::: EXERCISE DATA :::
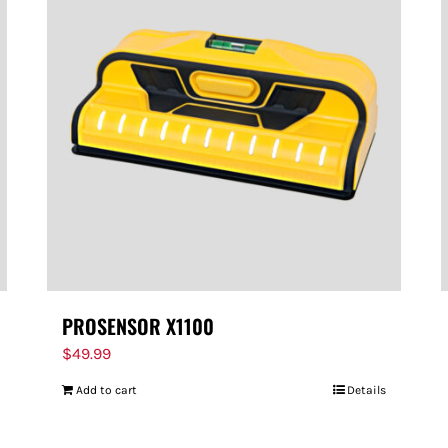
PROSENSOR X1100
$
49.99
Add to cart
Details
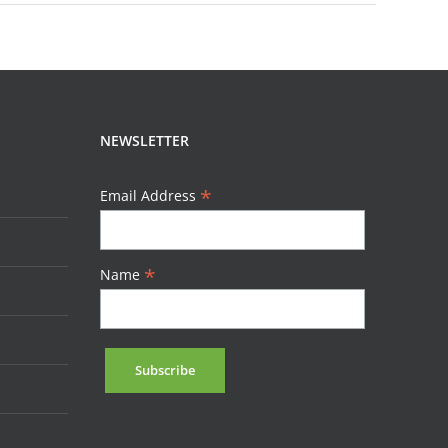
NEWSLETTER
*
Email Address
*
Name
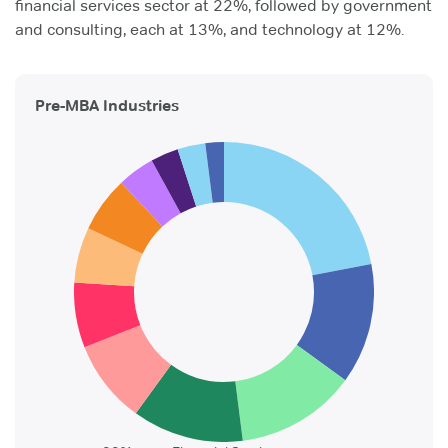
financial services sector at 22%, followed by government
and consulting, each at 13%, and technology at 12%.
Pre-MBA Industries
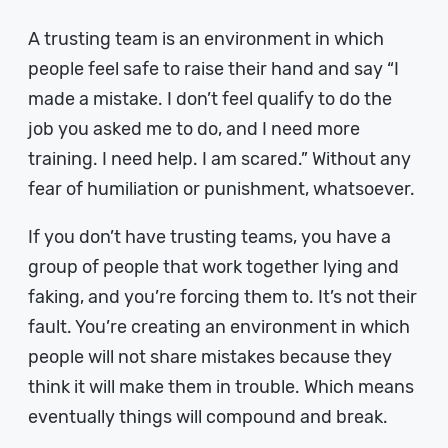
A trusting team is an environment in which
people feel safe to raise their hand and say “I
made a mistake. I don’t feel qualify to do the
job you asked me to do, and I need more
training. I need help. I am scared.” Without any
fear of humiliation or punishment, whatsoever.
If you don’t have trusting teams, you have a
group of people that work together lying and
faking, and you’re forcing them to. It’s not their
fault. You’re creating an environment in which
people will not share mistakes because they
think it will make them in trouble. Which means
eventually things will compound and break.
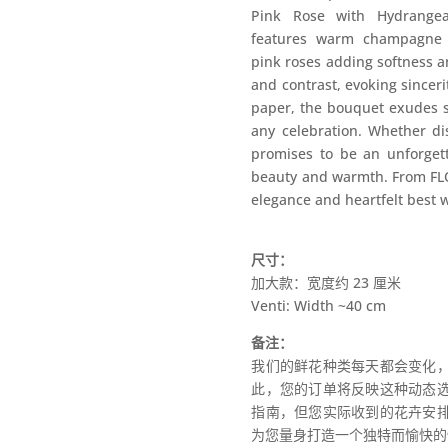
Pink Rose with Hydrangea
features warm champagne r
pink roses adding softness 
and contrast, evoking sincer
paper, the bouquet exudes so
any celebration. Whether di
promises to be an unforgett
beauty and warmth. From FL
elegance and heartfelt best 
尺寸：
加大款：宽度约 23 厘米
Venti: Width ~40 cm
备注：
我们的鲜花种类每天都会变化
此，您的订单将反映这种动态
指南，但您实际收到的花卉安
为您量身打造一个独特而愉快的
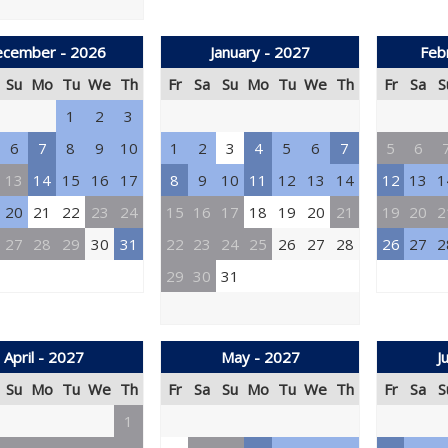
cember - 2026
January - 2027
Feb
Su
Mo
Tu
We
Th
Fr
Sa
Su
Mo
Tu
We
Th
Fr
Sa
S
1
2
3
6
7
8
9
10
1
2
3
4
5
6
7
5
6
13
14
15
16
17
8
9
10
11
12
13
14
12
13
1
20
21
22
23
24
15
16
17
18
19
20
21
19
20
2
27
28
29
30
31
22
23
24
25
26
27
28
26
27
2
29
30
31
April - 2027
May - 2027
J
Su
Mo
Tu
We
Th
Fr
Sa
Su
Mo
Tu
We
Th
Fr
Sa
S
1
:::
::: EXERCISE DATA :::
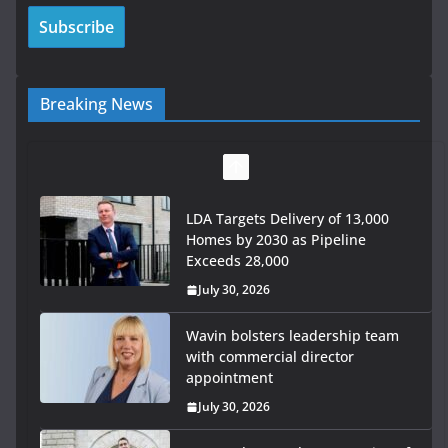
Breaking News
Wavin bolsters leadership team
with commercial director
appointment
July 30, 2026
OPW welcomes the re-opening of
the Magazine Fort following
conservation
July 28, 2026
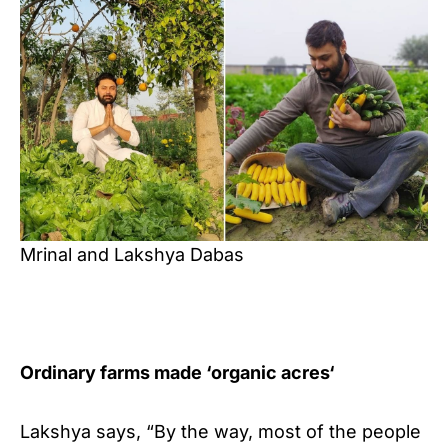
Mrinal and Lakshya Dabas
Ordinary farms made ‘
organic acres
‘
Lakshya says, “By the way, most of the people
:::
■ **PROBLEM TO WORK ON**: Copy the lines from the entries above in which the word "will" appears.

■ **REPLY TO THE EXERCISE**:
people will not share mistakes because they
think it will make them in trouble. Which means
eventually things will compound and break.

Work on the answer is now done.